On Tue, 13 May 2008 21:35:16 +0100 (IST)
Dave Airlie <[EMAIL PROTECTED]> wrote:

> 1) I feel there hasn't been enough open driver coverage to prove it. So 
> far we have done an Intel IGD, we have a lot of code that isn't required 
> for these devices, so the question of how much code exists purely to 
> support poulsbo closed source userspace there is and why we need to live 
> with it. Both radeon and nouveau developers have expressed frustration 
> about the fencing internals being really hard to work with which doesn't 
> bode well for maintainability in the future.

Well my ttm experiment bring me up to EXA with radeon, i also done several
small 3d test to see how i want to send command. So from my experiments here
are the things that are becoming painfull for me.

On some radeon hw (most of newer card with big amount of ram) you can't
map vram beyond aperture, well you can be you need to reprogram card
aperture and it's not somethings you want to do. TTM assumption is that
memory access are done through map of the buffer and so in this situation
this become cumberstone. We already discussed this and the idea was to
split vram but i don't like this solution. So in the end i am more and
more convinced that we should avoid object mapping in vma of client i see
2 advantages to this : no tlb flush on vma, no hard to solve page maping
aliasing.

On fence side i hoped that i could have reasonable code using IRQ working
reliably but after discussion with AMD what i was doing was obviously not
recommanded and prone to hard GPU lockup which is no go for me. The last
solution i have in mind about synchronization ie knowing when gpu is done
with a buffer could not use IRQ at least not on all hw i am interesed in
(r3xx/r4xx). Of course i don't want to busy wait for knowing when GPU is
done.
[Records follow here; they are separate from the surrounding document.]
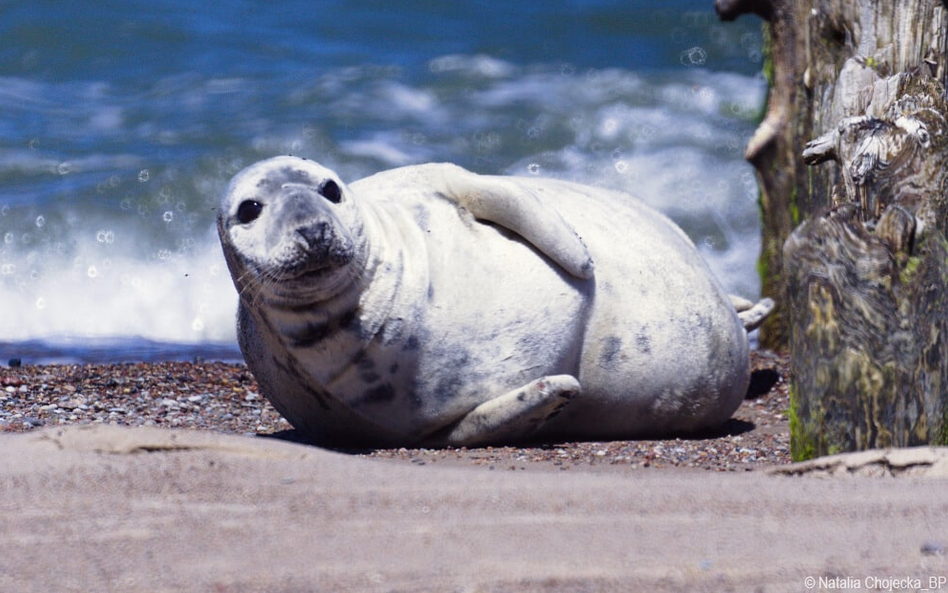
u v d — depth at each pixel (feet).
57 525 38.93
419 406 63.82
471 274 64.28
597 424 69.62
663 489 43.16
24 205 140.56
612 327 67.56
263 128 166.71
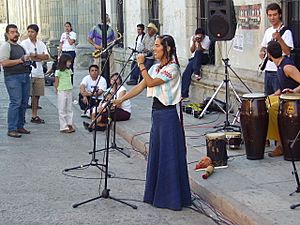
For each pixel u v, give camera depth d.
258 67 10.52
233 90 10.19
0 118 12.72
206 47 12.70
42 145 10.02
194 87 13.20
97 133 10.92
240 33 11.21
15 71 10.52
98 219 6.24
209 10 9.41
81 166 8.21
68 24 17.59
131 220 6.19
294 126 7.57
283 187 6.64
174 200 6.42
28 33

Also fence code put too much assumption on what we should provide,
while fencing might prove usefull, i think it can be more well served by
driver specific ioctl than by a common infrastructure where hw obviously
doesn't fit well in the scheme due to their differences.

And like Stephane, i think virtual memory from GPU stuff can't be used
at its best in this scheme.

That said, i share also some concern on GEM like the high memory page but
i think this one is workable with help of kernel people. For vram the
solution discussed so far and which i like is to have driver choose
based on client request on which object to put their and to see vram as
a cache. So we will have all object backed by a ram copy (which can be
swapped) then it's all a matter on syncing vram copy & ram copy when
necessary. Domain & pread/pwrite access let you easily do this sync
only on the necessary area. Also for suspend becomes easier just sync
object where write domain is GPU. So all in all i agree that GEM might
ask each driver to redo some stuff but i think a large set of helper
function can leverage this, but more importantly i see this as freedom
for each driver and the only way to cope with hw differences.